Not everyone suffering from PPD will want to seek help from others. This is especially true if they are experiencing severe symptoms like thoughts of self-harm, suicidal thoughts, or attempts at taking their life. But it doesn’t mean that you should ignore what is happening. If you feel that they may be a danger to themselves, do your best to convince them to seek help. And if it is an emergency, call 911 right away. Your loved one can always heal more easily if they are not afraid of dying. Most people with PPD are aware that their behaviors and reactions are extreme, but this doesn’t mean that it is easy for them to accept help from others or acknowledge the issues behind their condition. They may feel embarrassed or inadequate, and this can make it difficult for them to ask for what they need—or even recognize what they need in the first place.

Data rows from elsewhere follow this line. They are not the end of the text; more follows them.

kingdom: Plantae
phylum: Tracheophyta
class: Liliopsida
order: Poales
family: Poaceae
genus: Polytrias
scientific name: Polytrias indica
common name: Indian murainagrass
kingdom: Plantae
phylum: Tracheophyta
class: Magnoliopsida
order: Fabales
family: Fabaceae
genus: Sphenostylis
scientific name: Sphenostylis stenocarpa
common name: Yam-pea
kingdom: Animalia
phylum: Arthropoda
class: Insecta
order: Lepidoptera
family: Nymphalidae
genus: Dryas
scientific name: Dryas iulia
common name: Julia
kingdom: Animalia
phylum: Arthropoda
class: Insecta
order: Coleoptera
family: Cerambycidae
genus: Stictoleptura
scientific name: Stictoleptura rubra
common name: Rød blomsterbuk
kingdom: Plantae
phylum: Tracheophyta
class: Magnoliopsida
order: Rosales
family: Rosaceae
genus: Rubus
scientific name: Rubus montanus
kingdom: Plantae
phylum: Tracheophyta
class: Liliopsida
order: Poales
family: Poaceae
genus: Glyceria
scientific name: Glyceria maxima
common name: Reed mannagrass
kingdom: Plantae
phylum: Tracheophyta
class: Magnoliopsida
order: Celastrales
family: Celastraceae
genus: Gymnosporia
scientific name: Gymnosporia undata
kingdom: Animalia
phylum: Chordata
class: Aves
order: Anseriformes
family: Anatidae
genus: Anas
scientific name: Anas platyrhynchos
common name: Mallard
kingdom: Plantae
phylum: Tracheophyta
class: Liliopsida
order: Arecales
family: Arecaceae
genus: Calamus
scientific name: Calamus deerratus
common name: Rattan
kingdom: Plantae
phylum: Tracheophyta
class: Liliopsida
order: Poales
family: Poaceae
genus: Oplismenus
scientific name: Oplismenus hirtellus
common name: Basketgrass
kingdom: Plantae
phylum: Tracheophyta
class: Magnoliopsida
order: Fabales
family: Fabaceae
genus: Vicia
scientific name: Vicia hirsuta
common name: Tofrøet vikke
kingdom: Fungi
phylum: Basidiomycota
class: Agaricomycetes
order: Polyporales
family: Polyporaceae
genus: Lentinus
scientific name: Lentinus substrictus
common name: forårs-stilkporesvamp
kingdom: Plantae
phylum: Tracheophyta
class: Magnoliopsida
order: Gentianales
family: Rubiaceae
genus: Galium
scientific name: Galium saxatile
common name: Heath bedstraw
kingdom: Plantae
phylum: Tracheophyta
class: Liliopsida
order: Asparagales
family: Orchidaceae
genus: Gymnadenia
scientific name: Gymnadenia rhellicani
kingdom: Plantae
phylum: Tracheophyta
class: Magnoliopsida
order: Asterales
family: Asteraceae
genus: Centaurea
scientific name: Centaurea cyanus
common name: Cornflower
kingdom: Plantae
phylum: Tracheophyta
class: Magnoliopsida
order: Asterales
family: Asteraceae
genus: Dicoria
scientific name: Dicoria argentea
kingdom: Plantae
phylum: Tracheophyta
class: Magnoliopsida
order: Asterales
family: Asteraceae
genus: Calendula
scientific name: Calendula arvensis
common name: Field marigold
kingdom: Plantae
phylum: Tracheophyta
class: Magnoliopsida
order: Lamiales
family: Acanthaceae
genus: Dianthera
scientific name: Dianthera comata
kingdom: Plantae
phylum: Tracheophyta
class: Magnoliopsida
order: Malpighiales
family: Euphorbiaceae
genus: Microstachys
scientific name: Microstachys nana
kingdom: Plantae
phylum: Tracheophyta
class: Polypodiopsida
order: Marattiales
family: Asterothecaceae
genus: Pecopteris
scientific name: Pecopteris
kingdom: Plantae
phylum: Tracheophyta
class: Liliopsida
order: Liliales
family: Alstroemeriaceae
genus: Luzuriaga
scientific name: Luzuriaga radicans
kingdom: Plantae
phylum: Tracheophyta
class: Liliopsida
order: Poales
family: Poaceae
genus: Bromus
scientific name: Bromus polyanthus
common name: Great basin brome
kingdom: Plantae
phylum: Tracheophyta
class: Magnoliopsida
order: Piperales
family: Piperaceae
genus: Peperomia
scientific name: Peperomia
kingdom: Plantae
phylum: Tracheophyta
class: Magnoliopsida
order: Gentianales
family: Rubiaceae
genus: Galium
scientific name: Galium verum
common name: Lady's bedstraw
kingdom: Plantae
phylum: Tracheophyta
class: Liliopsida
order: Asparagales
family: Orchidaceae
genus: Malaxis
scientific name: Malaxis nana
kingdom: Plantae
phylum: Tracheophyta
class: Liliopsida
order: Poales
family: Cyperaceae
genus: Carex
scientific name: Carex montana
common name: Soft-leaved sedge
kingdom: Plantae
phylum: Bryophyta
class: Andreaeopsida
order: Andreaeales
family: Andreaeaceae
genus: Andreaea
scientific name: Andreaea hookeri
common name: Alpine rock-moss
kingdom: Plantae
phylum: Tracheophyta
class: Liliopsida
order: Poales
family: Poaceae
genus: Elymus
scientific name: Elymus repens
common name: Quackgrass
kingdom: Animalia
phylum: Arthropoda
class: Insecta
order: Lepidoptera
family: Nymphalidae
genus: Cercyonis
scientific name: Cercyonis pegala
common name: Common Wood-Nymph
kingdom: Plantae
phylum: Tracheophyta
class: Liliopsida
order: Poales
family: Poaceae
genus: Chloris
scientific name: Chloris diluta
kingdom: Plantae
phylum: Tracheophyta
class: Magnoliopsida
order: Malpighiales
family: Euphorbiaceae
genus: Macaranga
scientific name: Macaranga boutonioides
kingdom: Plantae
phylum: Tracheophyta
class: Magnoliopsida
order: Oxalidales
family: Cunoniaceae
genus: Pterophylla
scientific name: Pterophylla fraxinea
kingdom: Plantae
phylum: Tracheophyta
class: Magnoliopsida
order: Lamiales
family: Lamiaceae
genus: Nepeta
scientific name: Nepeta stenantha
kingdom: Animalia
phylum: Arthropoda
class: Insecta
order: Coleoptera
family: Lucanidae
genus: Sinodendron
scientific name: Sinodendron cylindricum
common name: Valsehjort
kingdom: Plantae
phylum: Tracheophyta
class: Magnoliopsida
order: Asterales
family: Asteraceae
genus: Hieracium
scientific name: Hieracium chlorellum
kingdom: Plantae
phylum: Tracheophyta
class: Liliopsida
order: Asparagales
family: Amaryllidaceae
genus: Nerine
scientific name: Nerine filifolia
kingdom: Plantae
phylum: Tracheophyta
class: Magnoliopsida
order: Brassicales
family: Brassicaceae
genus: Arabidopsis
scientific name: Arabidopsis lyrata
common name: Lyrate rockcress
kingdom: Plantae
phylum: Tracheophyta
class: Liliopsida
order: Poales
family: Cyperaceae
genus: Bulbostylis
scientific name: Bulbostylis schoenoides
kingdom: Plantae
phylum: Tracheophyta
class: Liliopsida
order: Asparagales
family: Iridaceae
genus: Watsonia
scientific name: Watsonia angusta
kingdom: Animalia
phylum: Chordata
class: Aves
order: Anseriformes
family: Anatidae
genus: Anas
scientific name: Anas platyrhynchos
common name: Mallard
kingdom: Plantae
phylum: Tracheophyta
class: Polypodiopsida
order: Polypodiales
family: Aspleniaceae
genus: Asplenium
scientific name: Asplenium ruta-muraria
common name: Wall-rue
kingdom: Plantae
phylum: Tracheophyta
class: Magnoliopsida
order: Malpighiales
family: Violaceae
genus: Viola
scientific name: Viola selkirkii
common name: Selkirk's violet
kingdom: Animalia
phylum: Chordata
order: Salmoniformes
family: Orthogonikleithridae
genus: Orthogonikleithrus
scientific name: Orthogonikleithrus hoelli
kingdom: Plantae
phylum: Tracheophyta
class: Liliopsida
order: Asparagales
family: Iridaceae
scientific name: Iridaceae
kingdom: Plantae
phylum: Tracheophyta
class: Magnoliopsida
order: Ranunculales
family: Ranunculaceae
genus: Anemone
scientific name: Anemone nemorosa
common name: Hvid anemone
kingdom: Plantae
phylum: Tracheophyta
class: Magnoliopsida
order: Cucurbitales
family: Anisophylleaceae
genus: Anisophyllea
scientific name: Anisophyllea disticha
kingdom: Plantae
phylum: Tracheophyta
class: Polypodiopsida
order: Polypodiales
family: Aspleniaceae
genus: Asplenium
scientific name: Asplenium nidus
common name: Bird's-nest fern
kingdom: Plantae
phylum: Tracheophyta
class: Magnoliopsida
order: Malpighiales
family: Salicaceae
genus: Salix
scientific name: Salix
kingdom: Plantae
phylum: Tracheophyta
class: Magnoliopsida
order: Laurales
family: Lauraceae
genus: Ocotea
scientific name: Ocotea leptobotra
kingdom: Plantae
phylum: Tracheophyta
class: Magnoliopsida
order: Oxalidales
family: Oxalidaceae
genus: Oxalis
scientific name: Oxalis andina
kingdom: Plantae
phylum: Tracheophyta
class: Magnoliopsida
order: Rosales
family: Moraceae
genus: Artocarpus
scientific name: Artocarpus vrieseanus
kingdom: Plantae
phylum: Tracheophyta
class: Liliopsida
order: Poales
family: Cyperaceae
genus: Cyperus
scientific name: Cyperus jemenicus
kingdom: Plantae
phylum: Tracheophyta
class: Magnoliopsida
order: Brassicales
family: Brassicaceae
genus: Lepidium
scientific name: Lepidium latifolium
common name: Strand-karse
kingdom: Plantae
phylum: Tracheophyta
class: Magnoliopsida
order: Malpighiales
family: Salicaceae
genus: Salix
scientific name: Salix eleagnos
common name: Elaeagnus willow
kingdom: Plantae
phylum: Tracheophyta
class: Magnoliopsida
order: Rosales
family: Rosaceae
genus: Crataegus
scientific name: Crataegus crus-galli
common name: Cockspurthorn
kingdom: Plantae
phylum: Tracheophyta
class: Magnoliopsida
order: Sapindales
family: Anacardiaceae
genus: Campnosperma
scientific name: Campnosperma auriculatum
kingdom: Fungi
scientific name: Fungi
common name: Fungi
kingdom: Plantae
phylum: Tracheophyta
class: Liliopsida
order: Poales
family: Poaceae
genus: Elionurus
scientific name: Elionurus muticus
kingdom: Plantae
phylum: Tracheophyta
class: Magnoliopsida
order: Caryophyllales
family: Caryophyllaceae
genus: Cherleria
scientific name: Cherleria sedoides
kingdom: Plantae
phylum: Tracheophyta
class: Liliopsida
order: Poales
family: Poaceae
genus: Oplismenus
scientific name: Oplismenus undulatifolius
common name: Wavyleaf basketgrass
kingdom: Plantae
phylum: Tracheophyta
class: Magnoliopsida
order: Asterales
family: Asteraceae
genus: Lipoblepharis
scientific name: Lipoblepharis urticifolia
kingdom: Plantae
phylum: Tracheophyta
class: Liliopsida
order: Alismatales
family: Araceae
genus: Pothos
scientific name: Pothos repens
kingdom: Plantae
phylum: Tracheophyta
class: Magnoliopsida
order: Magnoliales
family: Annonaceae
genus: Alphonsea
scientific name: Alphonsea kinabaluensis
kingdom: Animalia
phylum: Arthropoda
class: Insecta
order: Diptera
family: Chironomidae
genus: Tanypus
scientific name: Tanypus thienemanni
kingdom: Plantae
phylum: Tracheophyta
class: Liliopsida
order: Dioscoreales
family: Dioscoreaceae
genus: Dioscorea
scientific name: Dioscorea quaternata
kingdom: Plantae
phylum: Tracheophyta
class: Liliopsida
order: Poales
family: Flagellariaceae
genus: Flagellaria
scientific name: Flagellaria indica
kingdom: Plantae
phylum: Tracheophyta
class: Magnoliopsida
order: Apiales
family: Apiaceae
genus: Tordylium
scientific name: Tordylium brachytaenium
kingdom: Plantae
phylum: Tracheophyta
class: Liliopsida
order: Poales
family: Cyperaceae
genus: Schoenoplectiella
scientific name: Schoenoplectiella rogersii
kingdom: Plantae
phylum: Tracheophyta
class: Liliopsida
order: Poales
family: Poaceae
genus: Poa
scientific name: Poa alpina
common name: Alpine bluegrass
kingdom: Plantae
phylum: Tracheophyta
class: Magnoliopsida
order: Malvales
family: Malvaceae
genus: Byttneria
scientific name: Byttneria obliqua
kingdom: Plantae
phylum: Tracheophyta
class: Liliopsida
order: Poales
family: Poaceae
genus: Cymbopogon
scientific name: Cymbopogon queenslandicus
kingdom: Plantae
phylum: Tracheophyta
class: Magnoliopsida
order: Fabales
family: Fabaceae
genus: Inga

Postpartum Depression Prevention
Early treatment is the best way to prevent PPD. That means that you should see your doctor for an antenatal care check-up during your pregnancy and again within the first two weeks after you give birth. By talking about any additional stressors in your life, getting help for any health issues that may be affecting you, and sharing how much support (social, emotional, or financial) you have in your life—you can start preparing for a healthy postpartum period. In addition to receiving early care, there are things that you can do before and after birth to help prevent PPD (or minimize symptoms if it does happen). If you intend to become pregnant, take steps to increase your chances of a healthy pregnancy.
- Stop smoking. If you are already planning to quit, now is the time to start. And if you are a smoker, get help now.
- Get educated about the signs and symptoms of PPD (even if you don’t have them).
- Learn how to manage stress in healthy ways by eating nutritious foods and doing relaxing activities that can help prevent or manage stress (like yoga or meditation).
- Attend certified childbirth preparation courses that include information about the normal emotional, physical, and psychological changes of childbirth.
- Become familiar with the special needs of women who have given birth (like postpartum depression or loss of pregnancy).
- Make time for the support you need—whether it’s a weekly or daily routine of spending time alone having one-on-one conversations.
After your baby is born, continue to take care of yourself. Take time to rest and relax. Move your body (like taking a walk outside) or engage in pleasurable activities (like gardening) that can help keep feelings at bay. Talk to people who you know and trust. Don’t be afraid to ask for help if needed.
And, just as important, don’t spend too much time worrying, either. The most helpful thing that you can do is make sure that you have a healthy pregnancy and birth, followed by time alone to recover while your baby is forming close bonds with the world around them (so that you can get back to work again).